Chemically disordered materials are at the heart of nuclear reactors with mixed uranium-plutonium oxides (MOX) being used as nuclear fuels and high-entropy alloys (HEA) having radiation-resistant properties that make them interesting candidates for structural materials. Predicting material properties using atomic scale simulation technics requires exhaustive sampling of the space of atomic configurations. This is particularly complex for disordered compounds, due to the multiplicity of possible atomic arrangements and the cost of atomistic simulations.
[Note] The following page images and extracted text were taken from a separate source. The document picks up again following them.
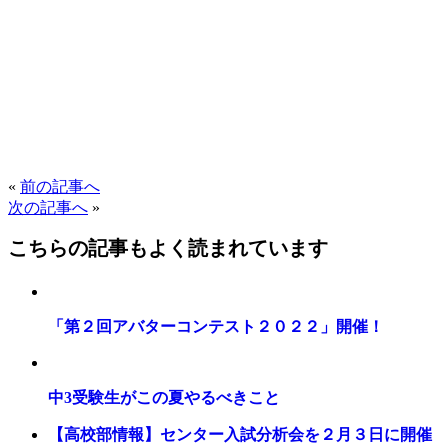
«
前の記事へ
次の記事へ
»
こちらの記事もよく読まれています
「第２回アバターコンテスト２０２２」開催！
中3受験生がこの夏やるべきこと
【高校部情報】センター入試分析会を２月３日に開催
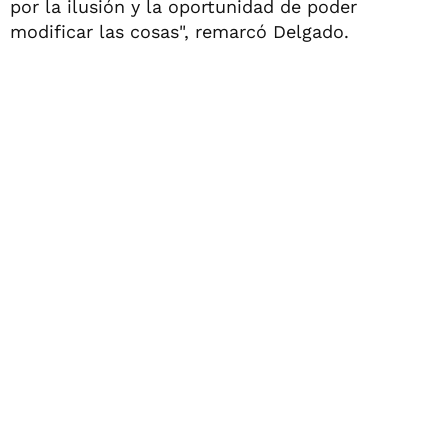
por la ilusión y la oportunidad de poder
modificar las cosas", remarcó Delgado.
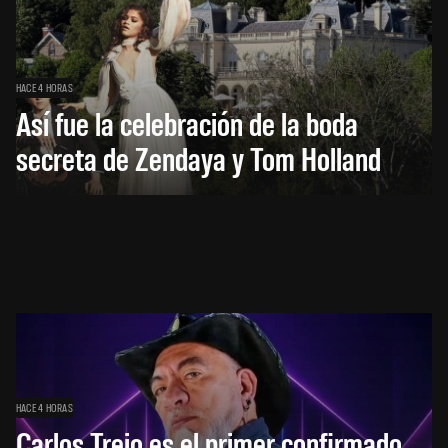
HACE 4 HORAS
Así fue la celebración de la boda
secreta de Zendaya y Tom Holland
HACE 4 HORAS
Carlos Trejo es el primer confirmado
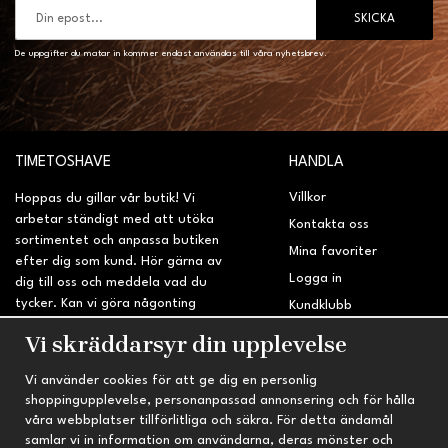
SKICKA
De uppgifter du matar in kommer endast användas till våra nyhetsbrev.
TIMETOSHAVE
HANDLA
Villkor
Hoppas du gillar vår butik! Vi
arbetar ständigt med att utöka
Kontakta oss
sortimentet och anpassa butiken
Mina favoriter
efter dig som kund. Hör gärna av
Logga in
dig till oss och meddela vad du
tycker. Kan vi göra någonting
Kundklubb
bättre? Saknar du något på
Retur & Reklamation
Vi skräddarsyr din upplevelse
sidan?
Vi använder cookies för att ge dig en personlig
INFORMATION
TRYGG HANDEL
shoppingupplevelse, personanpassad annonsering och för hålla
våra webbplatser tillförlitliga och säkra. För detta ändamål
Om oss
Fri frakt vid köp över 695 kr
samlar vi in information om användarna, deras mönster och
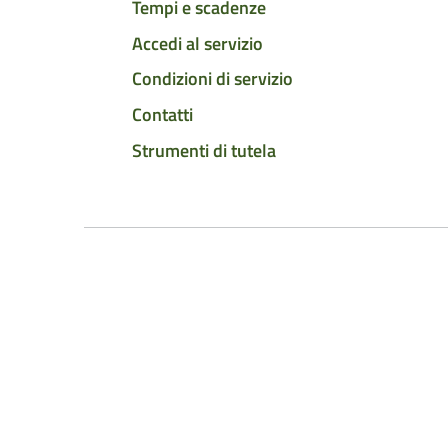
Tempi e scadenze
Accedi al servizio
Condizioni di servizio
Contatti
Strumenti di tutela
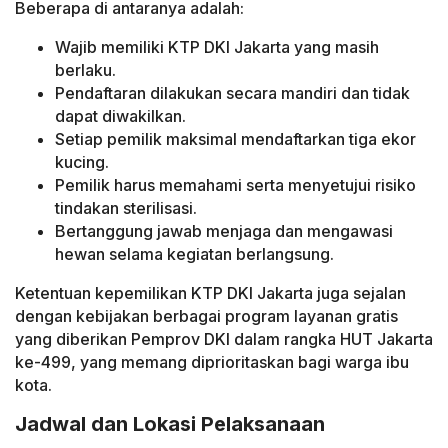
Beberapa di antaranya adalah:
Wajib memiliki KTP DKI Jakarta yang masih
berlaku.
Pendaftaran dilakukan secara mandiri dan tidak
dapat diwakilkan.
Setiap pemilik maksimal mendaftarkan tiga ekor
kucing.
Pemilik harus memahami serta menyetujui risiko
tindakan sterilisasi.
Bertanggung jawab menjaga dan mengawasi
hewan selama kegiatan berlangsung.
Ketentuan kepemilikan KTP DKI Jakarta juga sejalan
dengan kebijakan berbagai program layanan gratis
yang diberikan Pemprov DKI dalam rangka HUT Jakarta
ke-499, yang memang diprioritaskan bagi warga ibu
kota.
Jadwal dan Lokasi Pelaksanaan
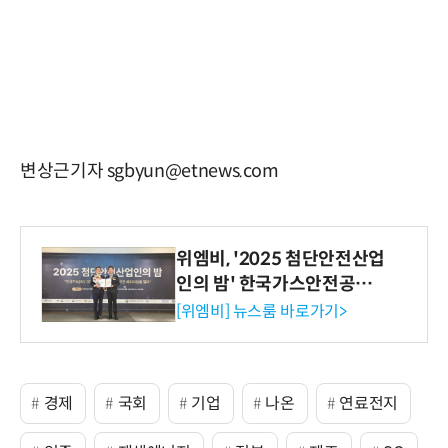
변상근기자 sgbyun@etnews.com
위엠비, '2025 첨단안전산업
인의 밤' 한국가스안전공사
사장상 수상
[위엠비] 뉴스룸 바로가기>
경제
국회
기업
나온
연료전지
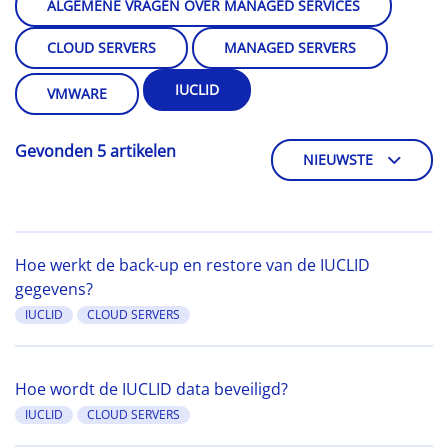
ALGEMENE VRAGEN OVER MANAGED SERVICES
CLOUD SERVERS
MANAGED SERVERS
IUCLID
VMWARE
Gevonden 5 artikelen
NIEUWSTE
Hoe werkt de back-up en restore van de IUCLID
gegevens?
IUCLID
CLOUD SERVERS
Hoe wordt de IUCLID data beveiligd?
IUCLID
CLOUD SERVERS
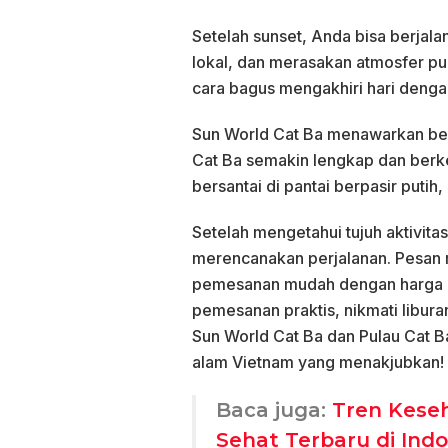
Setelah sunset, Anda bisa berjalan
lokal, dan merasakan atmosfer pul
cara bagus mengakhiri hari denga
Sun World Cat Ba menawarkan berb
Cat Ba semakin lengkap dan berke
bersantai di pantai berpasir putih
Setelah mengetahui tujuh aktivitas
merencanakan perjalanan. Pesan
pemesanan mudah dengan harga k
pemesanan praktis, nikmati libur
Sun World Cat Ba dan Pulau Cat B
alam Vietnam yang menakjubkan!
Baca juga:
Tren Kese
Sehat Terbaru di Ind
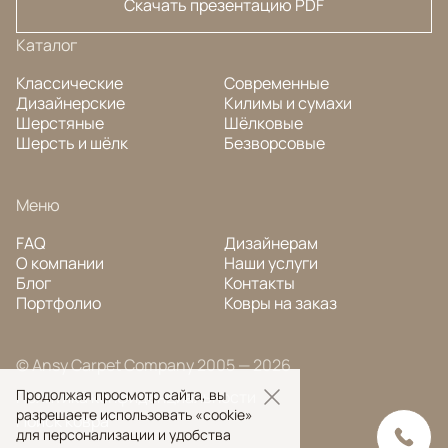
Скачать презентацию PDF
Каталог
Классические
Современные
Дизайнерские
Килимы и сумахи
Шерстяные
Шёлковые
Шерсть и шёлк
Безворсовые
Меню
FAQ
Дизайнерам
О компании
Наши услуги
Блог
Контакты
Портфолио
Ковры на заказ
© Ansy Carpet Company 2005 — 2026
Продолжая просмотр сайта, вы
Политика конфиденциальности
разрешаете использовать «cookie»
Поиск ковра
для персонализации и удобства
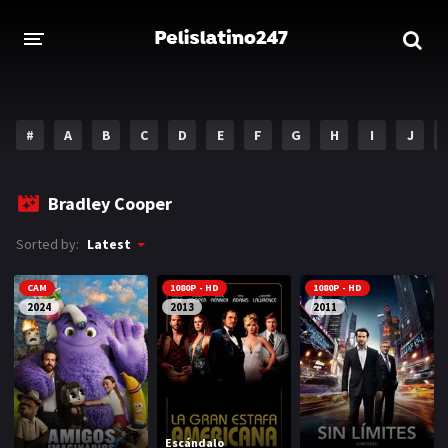
INICIO
ESTRENOS 2023
#
A
B
C
D
E
F
G
H
I
J
GENEROS
Bradley Cooper
Acción
Aventura
Sorted by:
Latest
Comedia
Crimen
CAM
1080P - HD
1080P - HD
Drama
Familia
2024
2013
2011
DISNEY
HBO MAX
AMAZON PRIME
Escándalo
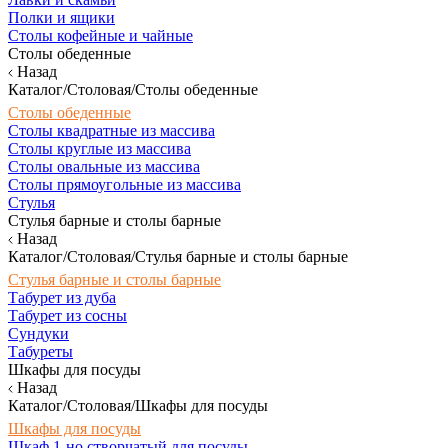
Полки и ящики
Столы кофейные и чайные
Столы обеденные
Назад
Каталог/Столовая/Столы обеденные
Столы обеденные
Столы квадратные из массива
Столы круглые из массива
Столы овальные из массива
Столы прямоугольные из массива
Стулья
Стулья барные и столы барные
Назад
Каталог/Столовая/Стулья барные и столы барные
Стулья барные и столы барные
Табурет из дуба
Табурет из сосны
Сундуки
Табуреты
Шкафы для посуды
Назад
Каталог/Столовая/Шкафы для посуды
Шкафы для посуды
Шкаф 1-но створчатый для посуды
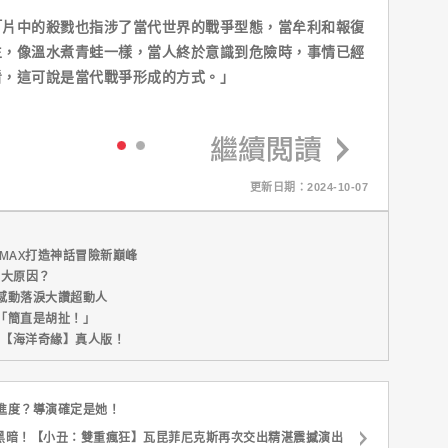
「片中的殺戮也指涉了當代世界的戰爭型態，當牟利和報復
生，像溫水煮青蛙一樣，當人終於意識到危險時，事情已經
看，這可說是當代戰爭形成的方式。」
更新日期：2024-10-07
MAX打造神話冒險新巔峰
五大原因？
感動落淚大讚超動人
「簡直是胡扯！」
新片【海洋奇緣】真人版！
進度？導演確定是她！
黑暗！【小丑：雙重瘋狂】瓦昆菲尼克斯再次交出精湛震撼演出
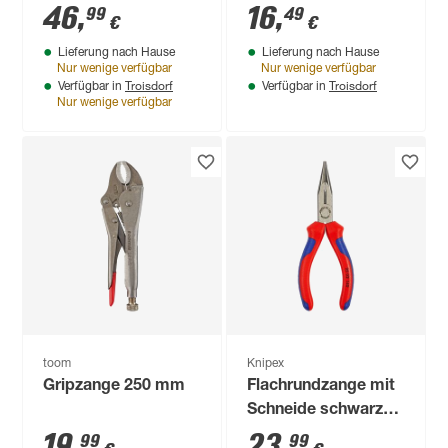
Koffer, für Nieten mit
46
,
16
,
99
49
€
€
Ø 3,2 - 4,8 mm
Lieferung nach Hause
Lieferung nach Hause
Nur wenige verfügbar
Nur wenige verfügbar
Troisdorf
Troisdorf
Verfügbar in
Verfügbar in
Nur wenige verfügbar
toom
Knipex
Gripzange 250 mm
Flachrundzange mit
Schneide schwarz
atramentiert 140
19
,
23
,
99
99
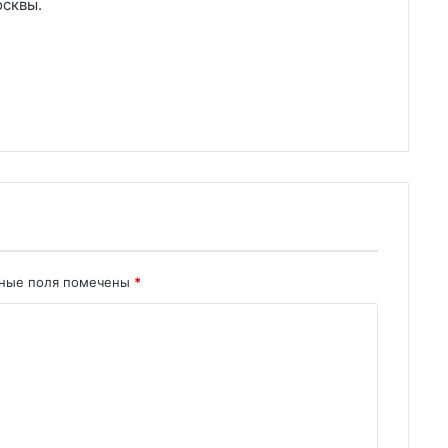
осквы.
ьные поля помечены
*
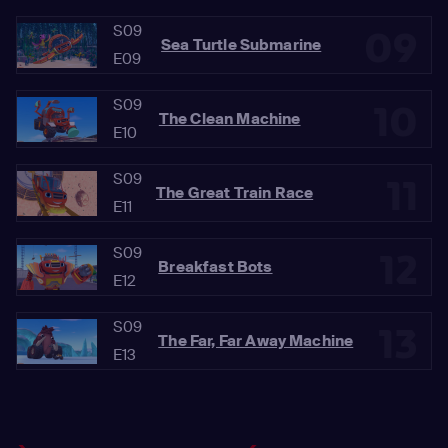
S09
09
Sea Turtle Submarine
E09
S09
10
The Clean Machine
E10
S09
11
The Great Train Race
E11
S09
12
Breakfast Bots
E12
S09
13
The Far, Far Away Machine
E13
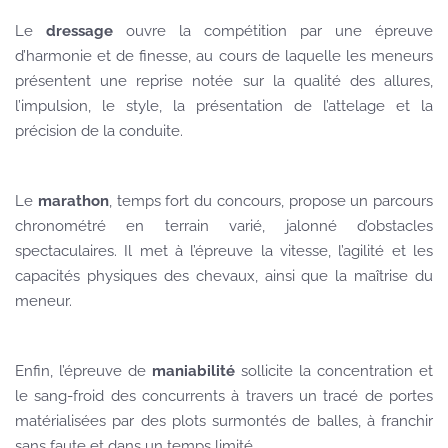
Le
dressage
ouvre la compétition par une épreuve
d’harmonie et de finesse, au cours de laquelle les meneurs
présentent une reprise notée sur la qualité des allures,
l’impulsion, le style, la présentation de l’attelage et la
précision de la conduite.
Le
marathon
, temps fort du concours, propose un parcours
chronométré en terrain varié, jalonné d’obstacles
spectaculaires. Il met à l’épreuve la vitesse, l’agilité et les
capacités physiques des chevaux, ainsi que la maîtrise du
meneur.
Enfin, l’épreuve de
maniabilité
sollicite la concentration et
le sang-froid des concurrents à travers un tracé de portes
matérialisées par des plots surmontés de balles, à franchir
sans faute et dans un temps limité.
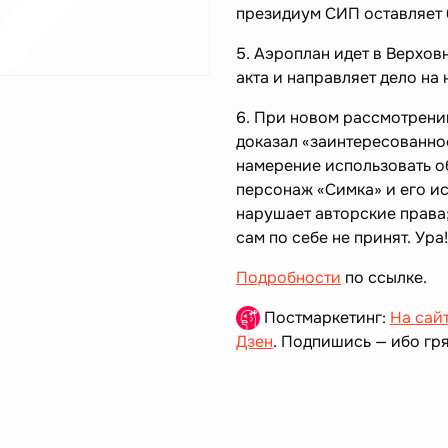
президиум СИП оставляет 
5. Аэроплан идет в Верхов
акта и направляет дело н
6. При новом рассмотрении
доказал «заинтересованно
намерение использовать об
персонаж «Симка» и его и
нарушает авторские права
сам по себе не принят. Ура
Подробности
по ссылке.
Постмаркетинг:
На сай
Дзен
. Подпишись — ибо гря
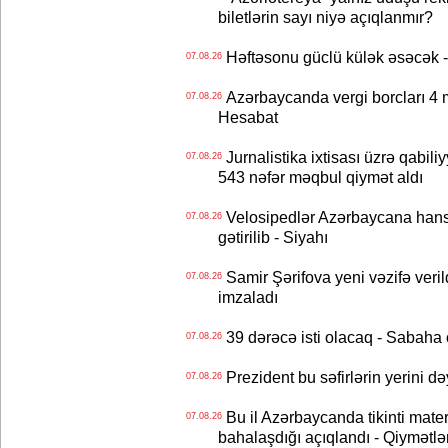
biletlərin sayı niyə açıqlanmır?
Həftəsonu güclü külək əsəcə
07.08.26
Azərbaycanda vergi borcları 4 m
07.08.26
Hesabat
Jurnalistika ixtisası üzrə qabiliy
07.08.26
543 nəfər məqbul qiymət aldı
Velosipedlər Azərbaycana hans
07.08.26
gətirilib - Siyahı
Samir Şərifova yeni vəzifə veri
07.08.26
imzaladı
39 dərəcə isti olacaq - Sabaha
07.08.26
Prezident bu səfirlərin yerini d
07.08.26
Bu il Azərbaycanda tikinti mater
07.08.26
bahalaşdığı açıqlandı - Qiymətlə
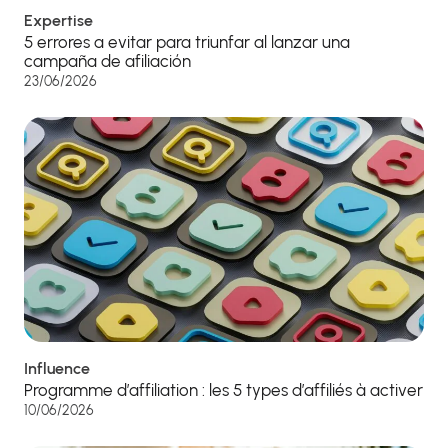
Expertise
5 errores a evitar para triunfar al lanzar una
campaña de afiliación
23/06/2026
Influence
Programme d’affiliation : les 5 types d’affiliés à activer
10/06/2026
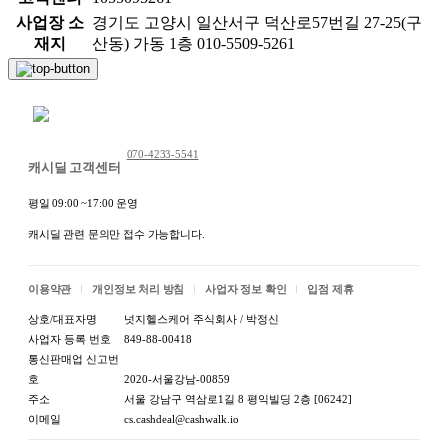
사업장 소
경기도 고양시 일산서구 덕산로57번길 27-25(구
재지
산동) 가동 1층 010-5509-5261
채팅 문의하기
070-4233-5541
캐시딜 고객센터
평일 09:00 ~17:00 운영
캐시딜 관련 문의만 접수 가능합니다.
이용약관
개인정보 처리 방침
사업자 정보 확인
입점 제휴
상호/대표자명
넛지헬스케어 주식회사 / 박정신
사업자 등록 번호
849-88-00418
통신판매업 신고번
호
2020-서울강남-00859
주소
서울 강남구 역삼로1길 8 평익빌딩 2층 [06242]
이메일
cs.cashdeal@cashwalk.io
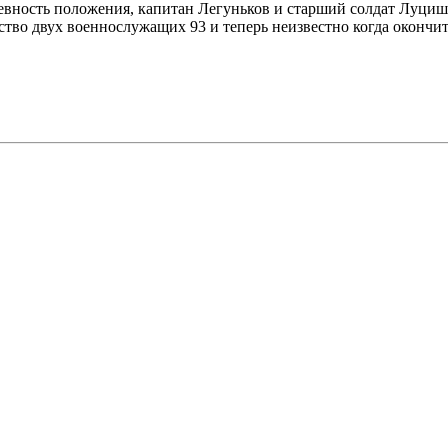
чевность положения, капитан Легуньков и старший солдат Луциш
тво двух военнослужащих 93 и теперь неизвестно когда окончитс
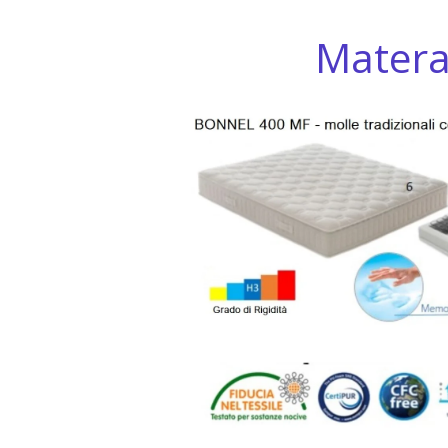
Matera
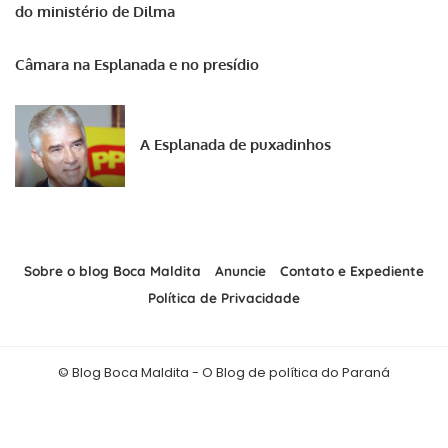
do ministério de Dilma
Câmara na Esplanada e no presídio
A Esplanada de puxadinhos
Sobre o blog Boca Maldita
Anuncie
Contato e Expediente
Política de Privacidade
© Blog Boca Maldita - O Blog de política do Paraná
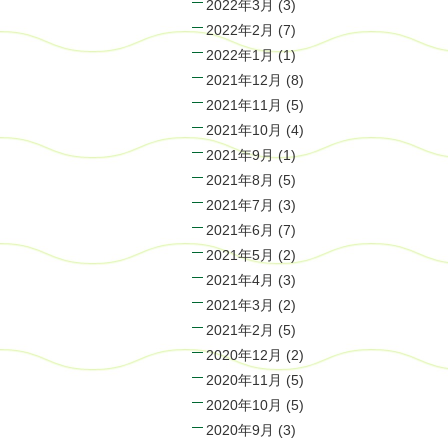
2022年3月
(3)
2022年2月
(7)
2022年1月
(1)
2021年12月
(8)
2021年11月
(5)
2021年10月
(4)
2021年9月
(1)
2021年8月
(5)
2021年7月
(3)
2021年6月
(7)
2021年5月
(2)
2021年4月
(3)
2021年3月
(2)
2021年2月
(5)
2020年12月
(2)
2020年11月
(5)
2020年10月
(5)
2020年9月
(3)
This work introduces a tool to explore with efficiency the configuration space of chemically disordered materials called Partition function Unsupervised Learning Sampling and Evaluation for disordered compounds (PULSE). Developed in our laboratory, it has proven its effectiveness in estimating local properties of mixed uranium-plutonium oxides [1]. In this work, we present its extensions to sample and estimate global properties such as thermal properties.

The PULSE method is based on a generative machine learning approach using a modified variational autoencoder model. The model iteratively generates atomic configurations, whose energy and forces are computed with conventional atomic-scale methods. The outcomes are looped back into the model to provide an estimate of the partition function, until convergence. Previous work showed that it worked for estimating local properties, i.e. measurable around a given atom in the simulation box such as defect formation energies[1]. We now extend it to calculations over the entire space. More specifically, it already we now apply it to the heat capacity of this MOX compounds.

We show that PULSE significantly reduces the computing time necessary to estimate atomic-scale properties of disordered compounds compared to other traditional methods. This study will open the way to a broader application of the PULSE method to thermal properties in MOX and HEA alloys.